Segment Start: Source data

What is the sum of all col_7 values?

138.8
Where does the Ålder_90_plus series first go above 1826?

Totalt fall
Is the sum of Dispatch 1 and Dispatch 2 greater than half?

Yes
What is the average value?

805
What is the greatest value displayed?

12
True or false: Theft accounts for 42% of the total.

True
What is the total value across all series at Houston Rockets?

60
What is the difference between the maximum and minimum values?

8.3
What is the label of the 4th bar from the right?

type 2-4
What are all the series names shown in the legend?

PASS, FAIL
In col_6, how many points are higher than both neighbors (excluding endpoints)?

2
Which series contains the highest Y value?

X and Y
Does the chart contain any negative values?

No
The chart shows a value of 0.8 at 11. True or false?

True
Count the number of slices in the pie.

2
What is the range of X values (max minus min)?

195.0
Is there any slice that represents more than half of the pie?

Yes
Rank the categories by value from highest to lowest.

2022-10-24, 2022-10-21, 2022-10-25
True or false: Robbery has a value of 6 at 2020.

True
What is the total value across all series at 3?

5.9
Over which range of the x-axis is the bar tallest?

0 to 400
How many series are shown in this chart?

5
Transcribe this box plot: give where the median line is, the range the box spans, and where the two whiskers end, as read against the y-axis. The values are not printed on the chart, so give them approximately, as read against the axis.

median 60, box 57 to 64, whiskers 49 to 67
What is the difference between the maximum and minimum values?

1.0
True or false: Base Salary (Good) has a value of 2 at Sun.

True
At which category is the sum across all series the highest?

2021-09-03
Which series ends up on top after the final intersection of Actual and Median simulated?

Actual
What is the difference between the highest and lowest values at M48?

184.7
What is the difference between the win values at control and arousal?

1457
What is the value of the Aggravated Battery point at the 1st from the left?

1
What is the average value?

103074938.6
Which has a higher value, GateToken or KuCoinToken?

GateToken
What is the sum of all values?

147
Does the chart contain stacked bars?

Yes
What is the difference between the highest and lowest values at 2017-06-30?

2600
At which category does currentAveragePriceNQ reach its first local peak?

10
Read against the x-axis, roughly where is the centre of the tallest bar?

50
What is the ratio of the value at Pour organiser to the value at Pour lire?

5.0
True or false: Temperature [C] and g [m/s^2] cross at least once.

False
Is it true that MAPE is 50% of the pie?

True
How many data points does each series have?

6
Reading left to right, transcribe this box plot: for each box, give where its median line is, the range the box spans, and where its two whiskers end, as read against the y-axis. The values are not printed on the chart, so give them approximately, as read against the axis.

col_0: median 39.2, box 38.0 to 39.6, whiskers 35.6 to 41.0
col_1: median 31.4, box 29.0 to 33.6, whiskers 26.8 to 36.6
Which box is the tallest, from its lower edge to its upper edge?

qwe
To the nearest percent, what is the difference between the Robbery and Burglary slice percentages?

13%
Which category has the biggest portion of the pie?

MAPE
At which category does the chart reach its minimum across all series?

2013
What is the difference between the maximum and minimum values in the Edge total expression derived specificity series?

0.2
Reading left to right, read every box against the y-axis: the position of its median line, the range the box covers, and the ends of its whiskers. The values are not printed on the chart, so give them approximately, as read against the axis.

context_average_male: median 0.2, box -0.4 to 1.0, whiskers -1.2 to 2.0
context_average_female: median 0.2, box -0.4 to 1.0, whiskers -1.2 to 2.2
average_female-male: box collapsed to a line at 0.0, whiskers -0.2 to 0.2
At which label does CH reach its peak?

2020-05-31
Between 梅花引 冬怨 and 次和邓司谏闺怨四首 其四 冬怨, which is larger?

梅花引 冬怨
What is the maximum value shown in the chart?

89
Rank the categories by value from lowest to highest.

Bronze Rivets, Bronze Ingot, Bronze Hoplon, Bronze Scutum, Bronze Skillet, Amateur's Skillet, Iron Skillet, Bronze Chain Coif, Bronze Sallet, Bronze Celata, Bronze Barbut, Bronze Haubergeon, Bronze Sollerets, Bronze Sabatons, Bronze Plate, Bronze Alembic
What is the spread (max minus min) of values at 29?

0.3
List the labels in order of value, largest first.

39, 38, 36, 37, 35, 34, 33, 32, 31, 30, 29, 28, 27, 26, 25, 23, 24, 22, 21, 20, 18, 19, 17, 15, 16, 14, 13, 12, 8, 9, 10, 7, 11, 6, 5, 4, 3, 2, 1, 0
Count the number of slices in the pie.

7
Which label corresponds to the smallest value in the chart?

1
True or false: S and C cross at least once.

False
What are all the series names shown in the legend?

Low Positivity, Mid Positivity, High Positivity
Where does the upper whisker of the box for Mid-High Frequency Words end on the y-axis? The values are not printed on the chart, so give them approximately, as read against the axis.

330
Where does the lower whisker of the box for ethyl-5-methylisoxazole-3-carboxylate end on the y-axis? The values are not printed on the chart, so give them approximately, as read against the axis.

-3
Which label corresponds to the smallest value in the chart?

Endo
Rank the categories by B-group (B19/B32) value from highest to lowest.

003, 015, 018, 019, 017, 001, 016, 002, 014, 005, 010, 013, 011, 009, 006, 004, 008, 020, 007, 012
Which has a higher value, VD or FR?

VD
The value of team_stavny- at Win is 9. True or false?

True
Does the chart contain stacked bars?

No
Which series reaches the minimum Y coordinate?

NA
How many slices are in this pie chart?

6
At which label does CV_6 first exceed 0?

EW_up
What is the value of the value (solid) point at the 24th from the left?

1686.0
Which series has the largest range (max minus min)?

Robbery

Segment End: Source data

_Exercise goal_
Please write out every line of the listing above with no changes.

_Written response_
What is the sum of all col_7 values?

138.8
Where does the Ålder_90_plus series first go above 1826?

Totalt fall
Is the sum of Dispatch 1 and Dispatch 2 greater than half?

Yes
What is the average value?

805
What is the greatest value displayed?

12
True or false: Theft accounts for 42% of the total.

True
What is the total value across all series at Houston Rockets?

60
What is the difference between the maximum and minimum values?

8.3
What is the label of the 4th bar from the right?

type 2-4
What are all the series names shown in the legend?

PASS, FAIL
In col_6, how many points are higher than both neighbors (excluding endpoints)?

2
Which series contains the highest Y value?

X and Y
Does the chart contain any negative values?

No
The chart shows a value of 0.8 at 11. True or false?

True
Count the number of slices in the pie.

2
What is the range of X values (max minus min)?

195.0
Is there any slice that represents more than half of the pie?

Yes
Rank the categories by value from highest to lowest.

2022-10-24, 2022-10-21, 2022-10-25
True or false: Robbery has a value of 6 at 2020.

True
What is the total value across all series at 3?

5.9
Over which range of the x-axis is the bar tallest?

0 to 400
How many series are shown in this chart?

5
Transcribe this box plot: give where the median line is, the range the box spans, and where the two whiskers end, as read against the y-axis. The values are not printed on the chart, so give them approximately, as read against the axis.

median 60, box 57 to 64, whiskers 49 to 67
What is the difference between the maximum and minimum values?

1.0
True or false: Base Salary (Good) has a value of 2 at Sun.

True
At which category is the sum across all series the highest?

2021-09-03
Which series ends up on top after the final intersection of Actual and Median simulated?

Actual
What is the difference between the highest and lowest values at M48?

184.7
What is the difference between the win values at control and arousal?

1457
What is the value of the Aggravated Battery point at the 1st from the left?

1
What is the average value?

103074938.6
Which has a higher value, GateToken or KuCoinToken?

GateToken
What is the sum of all values?

147
Does the chart contain stacked bars?

Yes
What is the difference between the highest and lowest values at 2017-06-30?

2600
At which category does currentAveragePriceNQ reach its first local peak?

10
Read against the x-axis, roughly where is the centre of the tallest bar?

50
What is the ratio of the value at Pour organiser to the value at Pour lire?

5.0
True or false: Temperature [C] and g [m/s^2] cross at least once.

False
Is it true that MAPE is 50% of the pie?

True
How many data points does each series have?

6
Reading left to right, transcribe this box plot: for each box, give where its median line is, the range the box spans, and where its two whiskers end, as read against the y-axis. The values are not printed on the chart, so give them approximately, as read against the axis.

col_0: median 39.2, box 38.0 to 39.6, whiskers 35.6 to 41.0
col_1: median 31.4, box 29.0 to 33.6, whiskers 26.8 to 36.6
Which box is the tallest, from its lower edge to its upper edge?

qwe
To the nearest percent, what is the difference between the Robbery and Burglary slice percentages?

13%
Which category has the biggest portion of the pie?

MAPE
At which category does the chart reach its minimum across all series?

2013
What is the difference between the maximum and minimum values in the Edge total expression derived specificity series?

0.2
Reading left to right, read every box against the y-axis: the position of its median line, the range the box covers, and the ends of its whiskers. The values are not printed on the chart, so give them approximately, as read against the axis.

context_average_male: median 0.2, box -0.4 to 1.0, whiskers -1.2 to 2.0
context_average_female: median 0.2, box -0.4 to 1.0, whiskers -1.2 to 2.2
average_female-male: box collapsed to a line at 0.0, whiskers -0.2 to 0.2
At which label does CH reach its peak?

2020-05-31
Between 梅花引 冬怨 and 次和邓司谏闺怨四首 其四 冬怨, which is larger?

梅花引 冬怨
What is the maximum value shown in the chart?

89
Rank the categories by value from lowest to highest.

Bronze Rivets, Bronze Ingot, Bronze Hoplon, Bronze Scutum, Bronze Skillet, Amateur's Skillet, Iron Skillet, Bronze Chain Coif, Bronze Sallet, Bronze Celata, Bronze Barbut, Bronze Haubergeon, Bronze Sollerets, Bronze Sabatons, Bronze Plate, Bronze Alembic
What is the spread (max minus min) of values at 29?

0.3
List the labels in order of value, largest first.

39, 38, 36, 37, 35, 34, 33, 32, 31, 30, 29, 28, 27, 26, 25, 23, 24, 22, 21, 20, 18, 19, 17, 15, 16, 14, 13, 12, 8, 9, 10, 7, 11, 6, 5, 4, 3, 2, 1, 0
Count the number of slices in the pie.

7
Which label corresponds to the smallest value in the chart?

1
True or false: S and C cross at least once.

False
What are all the series names shown in the legend?

Low Positivity, Mid Positivity, High Positivity
Where does the upper whisker of the box for Mid-High Frequency Words end on the y-axis? The values are not printed on the chart, so give them approximately, as read against the axis.

330
Where does the lower whisker of the box for ethyl-5-methylisoxazole-3-carboxylate end on the y-axis? The values are not printed on the chart, so give them approximately, as read against the axis.

-3
Which label corresponds to the smallest value in the chart?

Endo
Rank the categories by B-group (B19/B32) value from highest to lowest.

003, 015, 018, 019, 017, 001, 016, 002, 014, 005, 010, 013, 011, 009, 006, 004, 008, 020, 007, 012
Which has a higher value, VD or FR?

VD
The value of team_stavny- at Win is 9. True or false?

True
Does the chart contain stacked bars?

No
Which series reaches the minimum Y coordinate?

NA
How many slices are in this pie chart?

6
At which label does CV_6 first exceed 0?

EW_up
What is the value of the value (solid) point at the 24th from the left?

1686.0
Which series has the largest range (max minus min)?

Robbery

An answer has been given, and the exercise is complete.